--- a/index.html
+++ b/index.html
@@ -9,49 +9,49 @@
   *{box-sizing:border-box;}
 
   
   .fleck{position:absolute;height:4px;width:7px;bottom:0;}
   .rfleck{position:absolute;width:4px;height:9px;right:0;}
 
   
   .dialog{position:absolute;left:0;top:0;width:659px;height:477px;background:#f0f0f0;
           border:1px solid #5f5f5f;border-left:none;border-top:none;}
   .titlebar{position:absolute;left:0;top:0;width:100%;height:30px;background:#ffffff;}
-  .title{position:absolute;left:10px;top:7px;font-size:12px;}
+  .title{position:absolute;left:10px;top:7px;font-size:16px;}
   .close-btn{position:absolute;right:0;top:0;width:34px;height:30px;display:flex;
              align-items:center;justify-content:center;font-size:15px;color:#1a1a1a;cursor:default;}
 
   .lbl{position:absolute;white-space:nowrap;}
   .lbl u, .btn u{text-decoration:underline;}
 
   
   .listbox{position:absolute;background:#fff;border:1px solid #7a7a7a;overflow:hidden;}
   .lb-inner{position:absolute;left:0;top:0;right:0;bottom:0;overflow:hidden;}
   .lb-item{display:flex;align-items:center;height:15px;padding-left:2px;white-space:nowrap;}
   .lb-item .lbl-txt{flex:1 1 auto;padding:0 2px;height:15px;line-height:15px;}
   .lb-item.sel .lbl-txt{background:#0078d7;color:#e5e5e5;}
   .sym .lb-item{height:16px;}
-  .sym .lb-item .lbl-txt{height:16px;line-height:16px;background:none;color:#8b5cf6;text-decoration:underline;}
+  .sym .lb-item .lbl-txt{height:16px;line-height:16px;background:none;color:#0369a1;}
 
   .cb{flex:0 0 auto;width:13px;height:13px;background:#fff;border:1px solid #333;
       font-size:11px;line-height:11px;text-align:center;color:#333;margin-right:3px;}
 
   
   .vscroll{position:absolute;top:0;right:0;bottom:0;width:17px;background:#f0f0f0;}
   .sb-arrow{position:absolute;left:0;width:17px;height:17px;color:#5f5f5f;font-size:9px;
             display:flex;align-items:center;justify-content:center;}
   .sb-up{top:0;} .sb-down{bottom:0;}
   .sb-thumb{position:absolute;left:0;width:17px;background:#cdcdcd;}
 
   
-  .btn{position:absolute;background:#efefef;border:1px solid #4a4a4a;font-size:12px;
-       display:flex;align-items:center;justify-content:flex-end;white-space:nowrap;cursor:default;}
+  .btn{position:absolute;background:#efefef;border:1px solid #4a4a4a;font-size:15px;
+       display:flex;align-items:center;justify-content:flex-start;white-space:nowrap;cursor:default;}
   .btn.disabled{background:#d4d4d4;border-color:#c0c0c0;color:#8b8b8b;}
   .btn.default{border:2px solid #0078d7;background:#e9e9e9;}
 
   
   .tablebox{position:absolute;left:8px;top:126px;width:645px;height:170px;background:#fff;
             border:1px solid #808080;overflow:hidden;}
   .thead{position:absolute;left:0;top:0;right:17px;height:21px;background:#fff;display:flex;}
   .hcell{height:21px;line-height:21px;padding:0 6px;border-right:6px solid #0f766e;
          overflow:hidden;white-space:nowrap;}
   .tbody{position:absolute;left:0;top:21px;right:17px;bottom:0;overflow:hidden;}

---------------

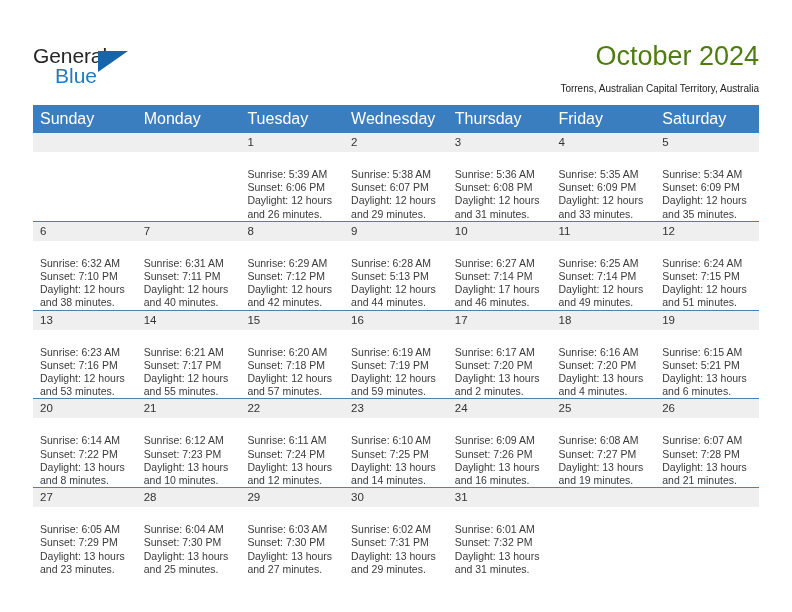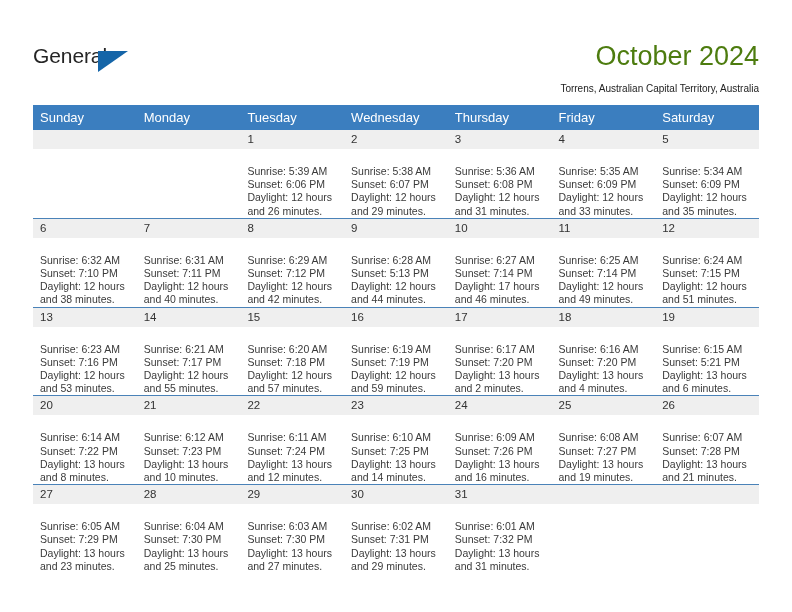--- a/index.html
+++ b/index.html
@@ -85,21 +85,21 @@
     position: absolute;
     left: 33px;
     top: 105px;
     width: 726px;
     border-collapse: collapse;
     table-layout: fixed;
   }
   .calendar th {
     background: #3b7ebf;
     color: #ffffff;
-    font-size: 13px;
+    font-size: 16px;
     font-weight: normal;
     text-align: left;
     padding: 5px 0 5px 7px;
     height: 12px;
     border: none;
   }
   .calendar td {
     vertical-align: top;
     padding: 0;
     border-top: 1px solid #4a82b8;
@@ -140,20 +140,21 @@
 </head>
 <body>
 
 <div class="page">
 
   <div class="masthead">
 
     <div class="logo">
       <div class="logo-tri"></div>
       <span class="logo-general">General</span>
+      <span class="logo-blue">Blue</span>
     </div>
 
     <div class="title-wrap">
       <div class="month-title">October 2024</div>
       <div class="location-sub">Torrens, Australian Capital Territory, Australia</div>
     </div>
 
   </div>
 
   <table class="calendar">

---------------

Find each line in the listing above that contains "font", and copy that line.

-  .title{position:absolute;left:10px;top:7px;font-size:12px;}
+  .title{position:absolute;left:10px;top:7px;font-size:16px;}
              align-items:center;justify-content:center;font-size:15px;color:#1a1a1a;cursor:default;}
       font-size:11px;line-height:11px;text-align:center;color:#333;margin-right:3px;}
   .sb-arrow{position:absolute;left:0;width:17px;height:17px;color:#5f5f5f;font-size:9px;
-  .btn{position:absolute;background:#efefef;border:1px solid #4a4a4a;font-size:12px;
+  .btn{position:absolute;background:#efefef;border:1px solid #4a4a4a;font-size:15px;
-    font-size: 13px;
+    font-size: 16px;
     font-weight: normal;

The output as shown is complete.